Lilac Vegetal: I think I conquered it?
I'm really quite confused here...I joined the I'm not worthy Lilac Vegetal PIF. Received the bottle Friday and tried it this morning. The results are as follows and brace yourself for something truly horrifying:
So I got up and I took my Arko shave stick, face lathered, and pulled out my barber straight since I had some good growth. After one pass with the straight I moved to my ball end Gillette Tech and did a quick XTG pass to clean up the little bit that the straight didn't get. Then came the deciding moment...would I die of asphyxiation and get sucked into some crazy black hole with a bright green glow at the end or would I suddenly become Chuck Norris and round house kick my way out of the bathroom while gently cradling the bottle of vegetal?
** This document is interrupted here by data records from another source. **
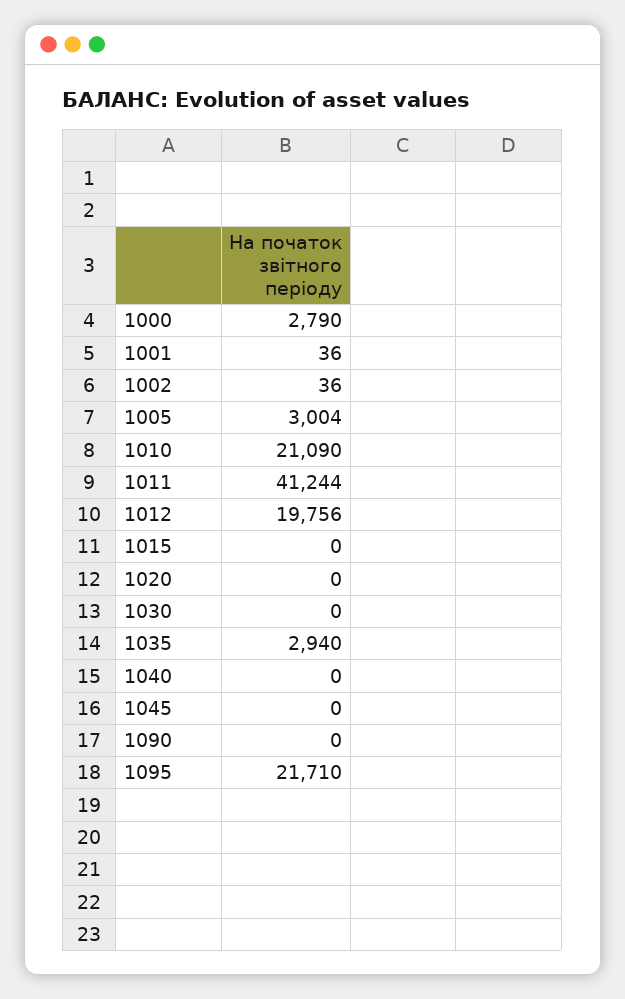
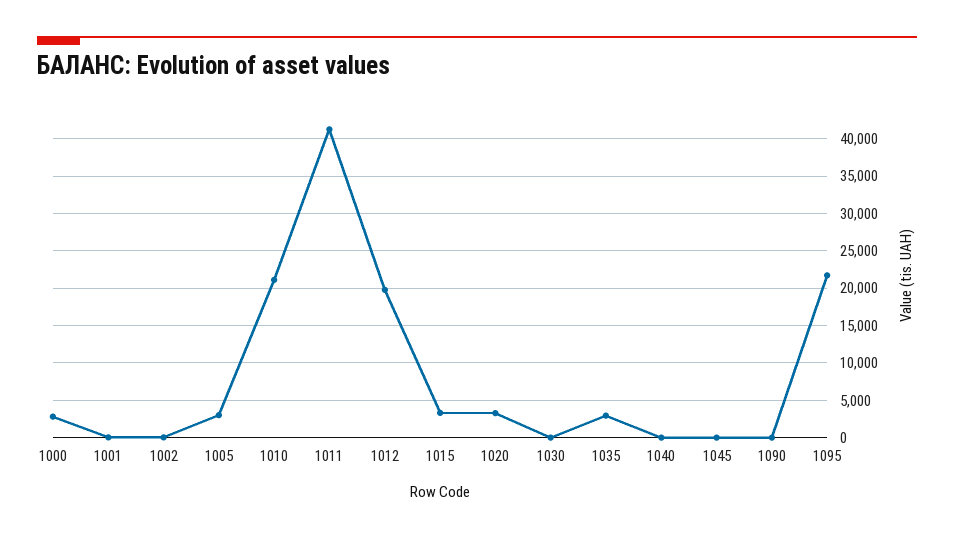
  {
    "1000": 2790,
    "1001": 36,
    "1002": 36,
    "1005": 3004,
    "1010": 21090,
    "1011": 41244,
    "1012": 19756,
-   "1015": 0,
+   "1015": 3000,
-   "1020": 0,
+   "1020": 3000,
    "1030": 0,
    "1035": 2940,
    "1040": 0,
    "1045": 0,
    "1090": 0,
    "1095": 21710
  }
Neither...I don't know how or why, but there was no smell of cannon smoke and raw courage nor was there the smell of an involuntary bodily reaction caused by the sudden unexpected appearance of cannon smoke and raw courage. No, you see at first when I splashed it on there was a strong smell of Play-Doh...then after a few minutes, nothing. It just went away, which confused me because I got scared when I realized how much I had poured from the bottle to splash on and hoped it wasn't a mistake.
Gentleman... I believe my natural man smell actually scared The Veg into submission. Then again I am normally either a Tabac or Aqua Velva man.
"Chuck Norris doesn't smell like Tabac...Tabac smells like Chuck Norris!"